2020 presidential candidate John Hickenlooper: China was already 'at the table' before Trump's risky tariff war

2020 presidential candidate John Hickenlooper: China was already 'at the table' before Trump's risky tariff war·CNBC
  • Former Colorado Gov. John Hickenlooper, a 2020 presidential candidate, says President Trump's tariffs on Chinese goods don't deserve any credit for bringing Beijing to the negotiating table.

  • "They were at the table," Hickenlooper tells CNBC. "They were ready to negotiate, and there was a give-and-take."

  • Hickenlooper says he doesn't think "anyone's really taking into account" the risk of alienating U.S. allies as a result of a trade war.

Former Colorado Gov. John Hickenlooper, a 2020 presidential candidate, said Thursday that President Donald Trump's tariffs on Chinese goods don't deserve any credit for bringing Beijing to the negotiating table.

Hickenlooper, one of the nearly two dozen Democrats vying for the chance to unseat Trump in the 2020 election, said that China had been willing to negotiate before Trump resorted to slapping import duties on billions of dollars worth of Chinese goods.

"They were at the table," Hickenlooper said of China on CNBC's "Closing Bell."

"They were ready to negotiate, and there was a give-and-take," Hickenlooper added, while noting that "maybe we weren't going as fast we wanted."

Rising trade tensions between the U.S. and China, long waged behind closed doors, appeared to boil over in mid-May , with both sides digging in their heels on points of disagreement.

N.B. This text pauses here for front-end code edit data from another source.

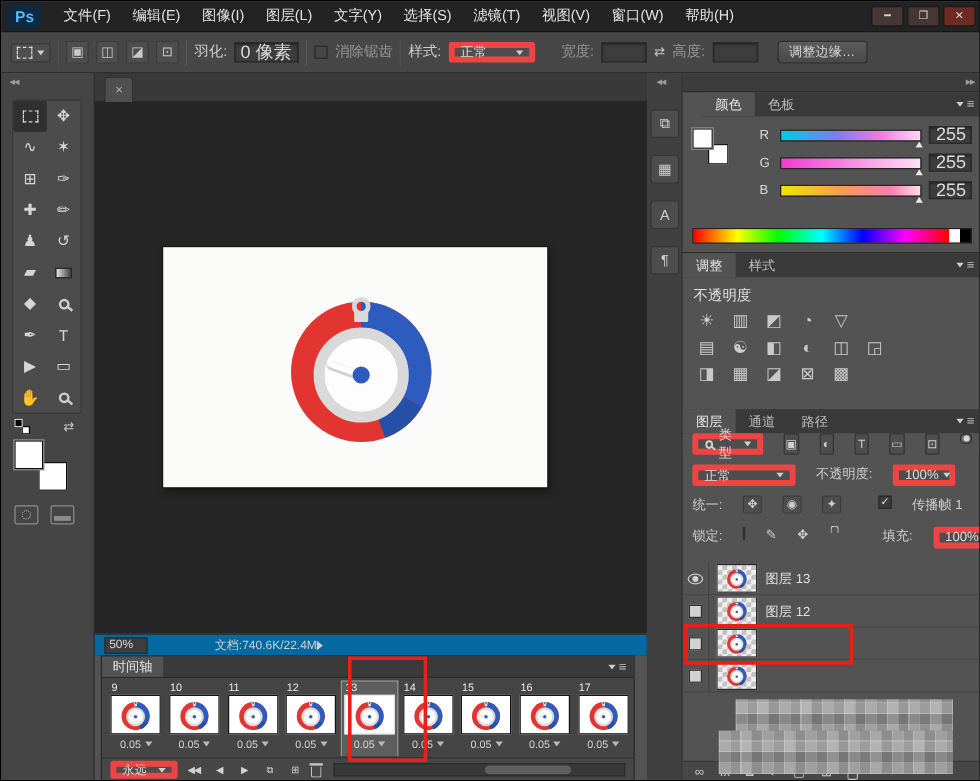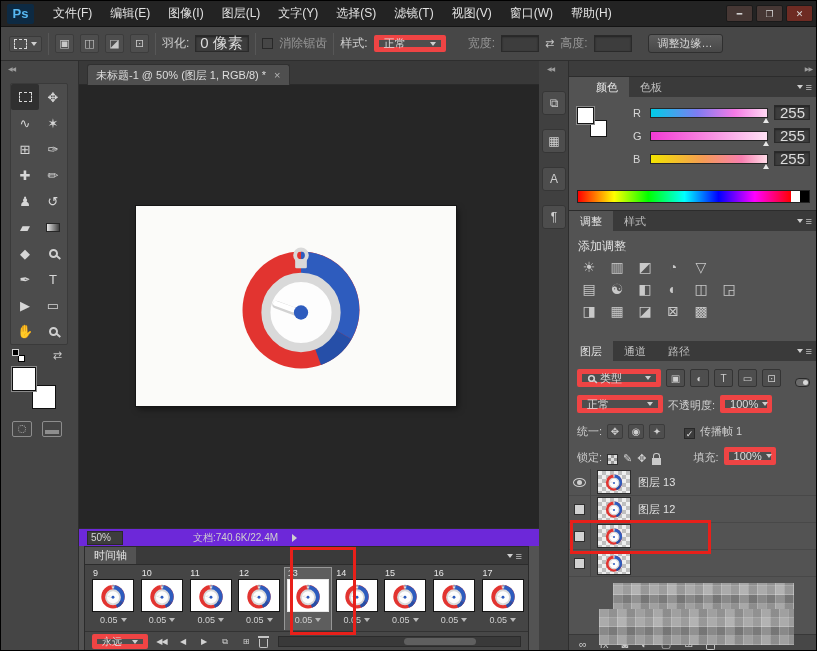--- a/index.html
+++ b/index.html
@@ -52,21 +52,21 @@
   .smode { position:relative; width:20px; height:16px; border:1px solid #8d8d8d; border-radius:2px; }
   .smode::after { content:""; position:absolute; left:2px; right:2px; bottom:2px; height:4px; background:#8d8d8d; }
 
   
   #docarea { position:absolute; left:78px; top:60px; width:460px; height:485px; background:#262626; }
   #doctabbar { position:absolute; left:0; top:0; right:0; height:24px; background:#393939; border-bottom:1px solid #2a2a2a; display:flex; }
   #doctab { margin:3px 0 0 8px; height:21px; display:flex; align-items:center; gap:8px; background:#4f4f4f; border:1px solid #303030; border-bottom:none; border-radius:3px 3px 0 0; padding:0 8px; font-size:11px; color:#dedede; }
   #doctab .x { color:#b5b5b5; }
   #canvas { position:absolute; left:0; top:24px; right:0; bottom:18px; background:#262626; overflow:hidden; }
   #artboard { position:absolute; left:57px; top:121px; width:320px; height:200px; background:#fbfbf9; box-shadow:0 0 0 1px #161616, 2px 3px 6px rgba(0,0,0,.5); }
-  #statusbar { position:absolute; left:0; bottom:0; right:0; height:18px; background:#6d28d9; border-top:1px solid #2e2e2e; display:flex; align-items:center; gap:14px; padding:0 8px; font-size:11px; }
+  #statusbar { position:absolute; left:0; bottom:0; right:0; height:18px; background:#0369a1; border-top:1px solid #2e2e2e; display:flex; align-items:center; gap:0; padding:0 8px; font-size:11px; }
   #zoombox { width:36px; height:14px; background:#3d3d3d; border:1px solid #2a2a2a; display:flex; align-items:center; padding:0 3px; color:#d6d6d6; font-size:10px; }
   #docinfo { color:#cfcfcf; font-size:10px; margin-left:56px; }
   .cright { width:0; height:0; border-top:4px solid transparent; border-bottom:4px solid transparent; border-left:5px solid #cfcfcf; }
 
   
   #ministrip { position:absolute; left:538px; top:60px; width:30px; height:591px; background:#404040; border-right:1px solid #2e2e2e; }
   .dsbtn { position:absolute; left:3px; width:24px; height:24px; background:#4d4d4d; border:1px solid #363636; border-radius:3px; color:#cfcfcf; display:flex; align-items:center; justify-content:center; font-size:12px; }
 
   
   #rightdock { position:absolute; left:568px; top:60px; width:249px; height:591px; background:#4d4d4d; }
@@ -97,21 +97,21 @@
   .speck { width:9px; background:#000; }
 
   
   #adjpanel { top:150px; height:168px; }
   .adjtitle { margin:7px 0 2px 9px; font-size:12px; color:#e0e0e0; }
   .arow { display:flex; gap:4px; margin:2px 0 0 8px; }
   .aicon { width:24px; height:20px; display:flex; align-items:center; justify-content:center; color:#c9c9c9; font-size:14px; }
 
   
   #layerspanel { top:280px; height:311px; border-bottom:none; }
-  .lrowbar { display:flex; align-items:flex-end; gap:5px; padding:0 8px; height:26px; }
+  .lrowbar { display:flex; align-items:flex-start; gap:17px; padding:0 8px; height:26px; }
   .typebox { width:84px; height:18px; }
   .ficon { width:19px; height:18px; background:#4e4e4e; border:1px solid #343434; color:#cfcfcf; font-size:10px; display:flex; align-items:center; justify-content:center; border-radius:2px; }
   .ltoggle { margin-left:auto; width:15px; height:9px; background:#6b6b6b; border:1px solid #2a2a2a; border-radius:4px; position:relative; }
   .ltoggle::after { content:""; position:absolute; right:1px; top:1px; width:5px; height:5px; border-radius:50%; background:#d9d9d9; }
   .blendbox { width:86px; height:18px; }
   .llabel { font-size:11px; color:#cfcfcf; white-space:nowrap; }
   .valddl { width:52px; height:18px; }
   .uicon { width:16px; height:15px; display:flex; align-items:center; justify-content:center; color:#cfcfcf; font-size:10px; border:1px solid #3c3c3c; background:#4e4e4e; border-radius:2px; }
   .checkermini { width:11px; height:11px; background-image:linear-gradient(45deg,#999 25%,transparent 25%,transparent 75%,#999 75%),linear-gradient(45deg,#999 25%,#ddd 25%,#ddd 75%,#999 75%); background-size:6px 6px; background-position:0 0,3px 3px; border:1px solid #2f2f2f; }
   .padlock { position:relative; width:9px; height:7px; background:#c9c9c9; margin-top:4px; }
@@ -304,21 +304,20 @@
     </div>
     <div id="maskrow">
       <span class="qmask"></span>
       <span class="smode"></span>
     </div>
   </div>
 
   <div id="docarea">
     <div id="doctabbar">
       <div id="doctab">
-        <span>未标题-1 @ 50% (图层 1, RGB/8) *</span>
         <span class="x">×</span>
       </div>
     </div>
     <div id="canvas">
       <div id="artboard">
         <svg class="swsvg" style="position:absolute;left:100px;top:35px" width="130" height="130">
             <use href="#sw"></use>
           </svg>
       </div>
     </div>
@@ -383,21 +382,21 @@
 
     <div class="panel" id="adjpanel">
       <div class="tabbar">
         <div class="tab active">调整</div>
         <div class="tab">样式</div>
         <div class="pmenu">
             <span class="cdown"></span>
             <span>≡</span>
           </div>
       </div>
-      <div class="adjtitle">添加调整</div>
+      <div class="adjtitle">不透明度</div>
       <div class="arow">
         <span class="aicon">☀</span>
         <span class="aicon">▥</span>
         <span class="aicon">◩</span>
         <span class="aicon">◔</span>
         <span class="aicon">▽</span>
       </div>
       <div class="arow">
         <span class="aicon">▤</span>
         <span class="aicon">☯</span>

Trump claimed Thursday that China "broke the deal," though he also said that country "would love to make a deal" with the U.S.

Trump, who has long argued that the U.S. will ultimately win a trade war with China, said the recently hiked tariffs on Chinese goods "are having a devastating effect on China."

Hickenlooper disagreed and said he doesn't think "anyone's really taking into account" the risk of alienating U.S. allies as a result of a trade war.

"In the same way that our policies toward Iran ... isolate them again, now some of our allies are finding different ways to trade so they're not using U.S. dollars as a medium for trade," Hickenlooper said.

Hickenlooper said he was "certainly not going to argue that China didn't cheat on international agreements" by stealing intellectual property as the U.S. has long alleged. "You can't let that go on," he said.

But "the risk here is pretty darn high," he added.

"When you look at some of these electronics companies and how they're having to rebuild their supply chains because of these tariffs, these are ... supply chains that were designed to create jobs in the United States," Hickenlooper said. "And now those jobs are probably moving away, moving out of the country forever."